2. Blind Sectors: The vessel’s own structure (masts, funnels, cranes) can create significant blind sectors for Radar scanners. Awareness of these and use of multiple Radars (if positioned differently) or careful maneuvering to clear blind sectors is important.
3. Squat and Interaction: In shallow waters, large vessels experience squat (reduction of under-keel clearance due to hydrodynamic effects), which must be factored into safety depth settings on ECDIS and UKC calculations. Interaction with banks or other vessels is also more pronounced.
4. Windage: Laden bulk carriers have less windage area, but large ballast bulk carriers present a significant area to the wind, affecting maneuvering, especially at slow speeds or when berthing/unberthing. This needs to be considered when interpreting vessel movement on ECDIS/Radar.

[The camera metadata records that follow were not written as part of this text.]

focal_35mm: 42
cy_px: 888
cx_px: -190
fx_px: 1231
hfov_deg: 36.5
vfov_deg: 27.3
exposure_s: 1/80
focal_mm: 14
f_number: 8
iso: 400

5. Rate of Turn: Large vessels have slower rates of turn. ARPA predictions and trial maneuvers must account for this.
6. Bridge Resource Management (BRM): Effective use of all available navigational equipment is a cornerstone of good BRM. This includes cross-checking information between different systems, clear communication within the bridge team, and a shared understanding of the navigational picture.
7. Sensor Placement: The placement of GPS/GNSS antennas for ECDIS and AIS is critical to ensure accurate position input. The conning position on a large bridge might be significantly offset from the GPS antenna position, which needs to be accounted for in precise pilotage (though modern systems often allow input of antenna offsets).

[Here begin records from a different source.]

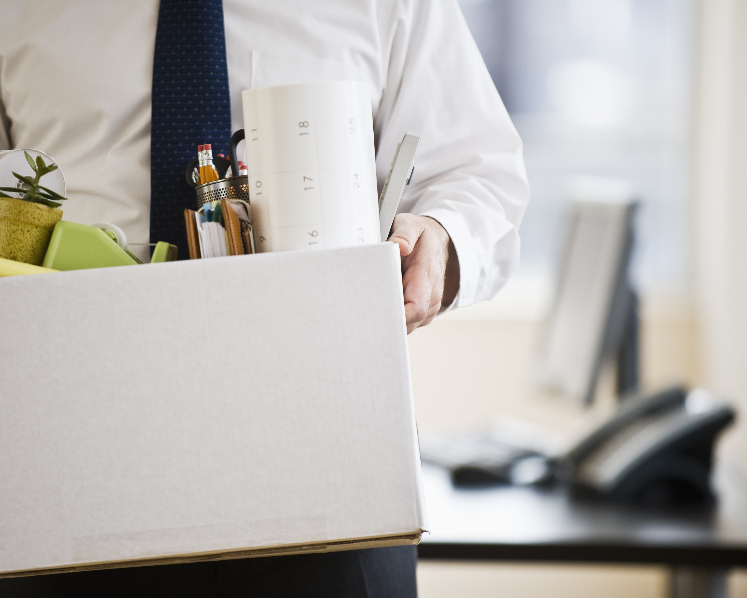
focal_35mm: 241
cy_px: 296
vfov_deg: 6.4
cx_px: 311
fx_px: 5328
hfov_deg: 8.0
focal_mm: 200
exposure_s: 1/1000
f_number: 2.8
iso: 400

8. ECDIS Display Scale: Given the vessel’s speed and size, appropriate chart display scales on ECDIS are necessary to provide adequate look-ahead distance while retaining sufficient detail for safety.

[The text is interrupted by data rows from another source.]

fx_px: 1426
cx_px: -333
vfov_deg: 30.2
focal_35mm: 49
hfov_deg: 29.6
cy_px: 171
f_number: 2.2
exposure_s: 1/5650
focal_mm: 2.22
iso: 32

Analysis for the Master (Navigational Equipment): The Master is ultimately responsible for the safe navigation of the vessel. This requires:

1. Ensuring Equipment Operability: Verifying that all navigational equipment is fully operational, properly maintained, and regularly tested. Any defects must be promptly addressed.
2. Crew Competency: Ensuring all navigating officers are competent and proficient in the use of all bridge equipment, including type-specific ECDIS familiarization. This involves ongoing training and assessment.
3. Adherence to Procedures: Implementing and enforcing standard bridge procedures, including passage planning, route monitoring, collision avoidance techniques, and GMDSS communication protocols.
4. Promoting Good BRM: Fostering a culture of effective teamwork, clear communication, and challenge/response on the bridge.
5. Maintaining Vigilance: Despite sophisticated automation, maintaining a proper visual lookout and a healthy skepticism towards electronic aids is essential. Over-reliance on a single system is a known cause of accidents.
6. Regulatory Compliance: Ensuring all equipment meets SOLAS requirements and that all necessary certifications and records (e.g., GMDSS Logbook, ECDIS training certificates) are in order.

The suite of navigational equipment on a modern bulk carrier provides an unprecedented level of information and automation. However, it is the skill, diligence, and sound judgment of the Master and navigating officers that transform this data into safe and efficient voyages.